### Task to complete
In the listing below, find every line with the string "Gameplay" and pull it out.

%%

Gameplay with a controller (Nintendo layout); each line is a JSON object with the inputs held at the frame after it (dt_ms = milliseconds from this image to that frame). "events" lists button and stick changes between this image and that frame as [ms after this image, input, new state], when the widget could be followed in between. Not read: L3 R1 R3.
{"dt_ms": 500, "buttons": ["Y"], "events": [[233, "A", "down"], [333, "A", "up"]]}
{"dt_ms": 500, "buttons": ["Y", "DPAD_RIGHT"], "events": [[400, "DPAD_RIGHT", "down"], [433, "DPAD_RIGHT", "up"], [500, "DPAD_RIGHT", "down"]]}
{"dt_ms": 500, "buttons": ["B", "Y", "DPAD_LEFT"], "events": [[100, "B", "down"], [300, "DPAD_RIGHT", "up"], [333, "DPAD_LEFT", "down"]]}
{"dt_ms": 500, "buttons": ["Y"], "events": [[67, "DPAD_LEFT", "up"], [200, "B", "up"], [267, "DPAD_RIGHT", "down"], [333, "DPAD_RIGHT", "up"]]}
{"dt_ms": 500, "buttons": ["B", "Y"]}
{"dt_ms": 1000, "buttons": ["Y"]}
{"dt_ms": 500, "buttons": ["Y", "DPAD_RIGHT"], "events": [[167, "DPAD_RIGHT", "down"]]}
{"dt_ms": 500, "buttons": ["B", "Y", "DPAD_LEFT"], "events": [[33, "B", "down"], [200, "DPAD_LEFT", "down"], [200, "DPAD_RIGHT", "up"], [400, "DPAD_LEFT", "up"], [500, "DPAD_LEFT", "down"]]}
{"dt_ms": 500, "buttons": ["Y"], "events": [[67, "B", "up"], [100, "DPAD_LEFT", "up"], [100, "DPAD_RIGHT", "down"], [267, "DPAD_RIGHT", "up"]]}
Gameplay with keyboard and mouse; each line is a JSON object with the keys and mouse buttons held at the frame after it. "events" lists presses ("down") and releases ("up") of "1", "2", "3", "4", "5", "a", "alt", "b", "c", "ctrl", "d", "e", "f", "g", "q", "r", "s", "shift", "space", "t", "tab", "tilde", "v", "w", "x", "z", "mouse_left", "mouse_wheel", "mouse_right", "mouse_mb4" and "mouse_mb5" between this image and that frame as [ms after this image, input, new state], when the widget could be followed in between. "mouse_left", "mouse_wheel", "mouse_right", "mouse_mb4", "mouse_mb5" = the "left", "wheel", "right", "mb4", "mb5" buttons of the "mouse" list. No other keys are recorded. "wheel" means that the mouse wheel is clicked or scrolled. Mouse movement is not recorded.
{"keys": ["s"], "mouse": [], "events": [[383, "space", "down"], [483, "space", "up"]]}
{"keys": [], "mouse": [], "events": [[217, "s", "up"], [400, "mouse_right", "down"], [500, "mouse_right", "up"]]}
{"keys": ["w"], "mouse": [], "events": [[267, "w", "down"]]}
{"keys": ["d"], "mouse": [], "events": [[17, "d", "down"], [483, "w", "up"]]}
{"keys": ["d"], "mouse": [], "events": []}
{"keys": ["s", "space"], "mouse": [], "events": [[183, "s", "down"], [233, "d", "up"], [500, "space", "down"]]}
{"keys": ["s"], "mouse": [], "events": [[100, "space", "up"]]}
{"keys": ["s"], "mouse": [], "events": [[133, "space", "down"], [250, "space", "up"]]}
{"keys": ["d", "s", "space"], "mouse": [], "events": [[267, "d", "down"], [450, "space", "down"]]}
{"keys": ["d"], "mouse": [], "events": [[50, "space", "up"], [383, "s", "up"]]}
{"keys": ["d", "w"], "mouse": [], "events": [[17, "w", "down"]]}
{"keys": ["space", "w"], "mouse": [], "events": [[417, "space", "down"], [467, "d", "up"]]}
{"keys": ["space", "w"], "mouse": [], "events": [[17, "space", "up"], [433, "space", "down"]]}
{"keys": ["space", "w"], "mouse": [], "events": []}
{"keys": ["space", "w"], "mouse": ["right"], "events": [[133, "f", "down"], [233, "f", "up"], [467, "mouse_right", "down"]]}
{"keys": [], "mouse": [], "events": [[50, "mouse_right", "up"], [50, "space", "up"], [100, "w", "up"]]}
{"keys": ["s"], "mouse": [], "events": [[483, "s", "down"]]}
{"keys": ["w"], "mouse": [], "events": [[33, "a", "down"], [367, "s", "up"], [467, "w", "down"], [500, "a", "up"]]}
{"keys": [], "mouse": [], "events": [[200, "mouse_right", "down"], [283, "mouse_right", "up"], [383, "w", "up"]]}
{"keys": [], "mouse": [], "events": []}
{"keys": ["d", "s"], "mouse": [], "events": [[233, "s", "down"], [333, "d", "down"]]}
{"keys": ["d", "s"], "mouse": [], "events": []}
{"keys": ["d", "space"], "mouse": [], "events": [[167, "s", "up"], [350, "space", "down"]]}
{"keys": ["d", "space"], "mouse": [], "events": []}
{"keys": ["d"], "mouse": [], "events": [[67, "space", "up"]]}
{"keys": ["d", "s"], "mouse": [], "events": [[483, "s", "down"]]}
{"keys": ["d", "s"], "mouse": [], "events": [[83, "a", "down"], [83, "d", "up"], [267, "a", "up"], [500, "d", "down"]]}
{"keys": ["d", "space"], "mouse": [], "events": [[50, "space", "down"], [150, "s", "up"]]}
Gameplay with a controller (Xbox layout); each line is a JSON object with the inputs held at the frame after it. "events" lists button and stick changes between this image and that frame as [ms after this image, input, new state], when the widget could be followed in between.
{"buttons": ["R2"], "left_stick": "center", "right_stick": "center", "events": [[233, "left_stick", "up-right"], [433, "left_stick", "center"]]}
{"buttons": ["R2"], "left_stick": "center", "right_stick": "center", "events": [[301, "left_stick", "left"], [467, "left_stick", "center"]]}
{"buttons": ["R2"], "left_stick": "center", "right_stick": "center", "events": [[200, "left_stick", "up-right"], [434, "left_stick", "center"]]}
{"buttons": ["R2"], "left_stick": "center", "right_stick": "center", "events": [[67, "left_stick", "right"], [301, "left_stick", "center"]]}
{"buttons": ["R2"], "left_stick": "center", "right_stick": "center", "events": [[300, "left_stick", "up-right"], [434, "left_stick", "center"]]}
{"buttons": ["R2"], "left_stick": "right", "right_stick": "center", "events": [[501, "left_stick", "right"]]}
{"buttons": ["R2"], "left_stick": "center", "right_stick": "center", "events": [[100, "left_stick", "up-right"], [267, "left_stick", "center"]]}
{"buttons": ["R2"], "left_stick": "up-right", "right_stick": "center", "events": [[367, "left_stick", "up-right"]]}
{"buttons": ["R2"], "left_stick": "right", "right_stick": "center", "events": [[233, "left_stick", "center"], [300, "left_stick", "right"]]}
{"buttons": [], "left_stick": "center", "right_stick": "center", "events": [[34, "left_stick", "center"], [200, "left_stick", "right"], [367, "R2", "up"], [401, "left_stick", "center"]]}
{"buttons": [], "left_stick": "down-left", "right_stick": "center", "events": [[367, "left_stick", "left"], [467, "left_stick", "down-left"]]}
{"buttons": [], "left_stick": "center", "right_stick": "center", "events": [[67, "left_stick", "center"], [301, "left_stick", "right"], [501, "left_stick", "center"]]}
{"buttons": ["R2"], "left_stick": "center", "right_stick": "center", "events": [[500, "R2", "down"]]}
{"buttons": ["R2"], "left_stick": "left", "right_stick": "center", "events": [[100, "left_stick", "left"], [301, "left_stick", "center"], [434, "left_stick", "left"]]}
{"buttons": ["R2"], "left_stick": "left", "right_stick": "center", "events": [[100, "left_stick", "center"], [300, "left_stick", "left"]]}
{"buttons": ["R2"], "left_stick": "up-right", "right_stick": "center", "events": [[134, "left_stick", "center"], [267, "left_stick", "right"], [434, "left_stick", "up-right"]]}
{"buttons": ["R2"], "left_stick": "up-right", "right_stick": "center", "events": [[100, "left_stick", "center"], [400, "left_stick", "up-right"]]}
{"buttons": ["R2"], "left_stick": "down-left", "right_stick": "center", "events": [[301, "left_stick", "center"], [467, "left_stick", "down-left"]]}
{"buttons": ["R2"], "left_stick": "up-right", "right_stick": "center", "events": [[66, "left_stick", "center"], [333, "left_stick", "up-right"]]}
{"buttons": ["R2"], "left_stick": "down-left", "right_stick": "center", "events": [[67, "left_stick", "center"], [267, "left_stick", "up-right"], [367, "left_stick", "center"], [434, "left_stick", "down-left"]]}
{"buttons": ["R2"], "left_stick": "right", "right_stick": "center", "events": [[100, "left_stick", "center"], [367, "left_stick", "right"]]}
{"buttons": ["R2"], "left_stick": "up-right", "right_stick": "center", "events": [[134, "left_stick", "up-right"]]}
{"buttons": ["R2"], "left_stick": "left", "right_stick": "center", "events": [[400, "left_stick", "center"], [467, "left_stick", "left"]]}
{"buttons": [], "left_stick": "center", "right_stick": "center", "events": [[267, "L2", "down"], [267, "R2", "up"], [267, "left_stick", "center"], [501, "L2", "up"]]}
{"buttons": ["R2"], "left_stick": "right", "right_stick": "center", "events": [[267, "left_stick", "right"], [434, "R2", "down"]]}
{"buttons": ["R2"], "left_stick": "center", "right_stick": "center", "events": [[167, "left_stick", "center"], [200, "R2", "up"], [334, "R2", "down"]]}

%%

### Solution to this exercise
Gameplay with a controller (Nintendo layout); each line is a JSON object with the inputs held at the frame after it (dt_ms = milliseconds from this image to that frame). "events" lists button and stick changes between this image and that frame as [ms after this image, input, new state], when the widget could be followed in between. Not read: L3 R1 R3.
Gameplay with keyboard and mouse; each line is a JSON object with the keys and mouse buttons held at the frame after it. "events" lists presses ("down") and releases ("up") of "1", "2", "3", "4", "5", "a", "alt", "b", "c", "ctrl", "d", "e", "f", "g", "q", "r", "s", "shift", "space", "t", "tab", "tilde", "v", "w", "x", "z", "mouse_left", "mouse_wheel", "mouse_right", "mouse_mb4" and "mouse_mb5" between this image and that frame as [ms after this image, input, new state], when the widget could be followed in between. "mouse_left", "mouse_wheel", "mouse_right", "mouse_mb4", "mouse_mb5" = the "left", "wheel", "right", "mb4", "mb5" buttons of the "mouse" list. No other keys are recorded. "wheel" means that the mouse wheel is clicked or scrolled. Mouse movement is not recorded.
Gameplay with a controller (Xbox layout); each line is a JSON object with the inputs held at the frame after it. "events" lists button and stick changes between this image and that frame as [ms after this image, input, new state], when the widget could be followed in between.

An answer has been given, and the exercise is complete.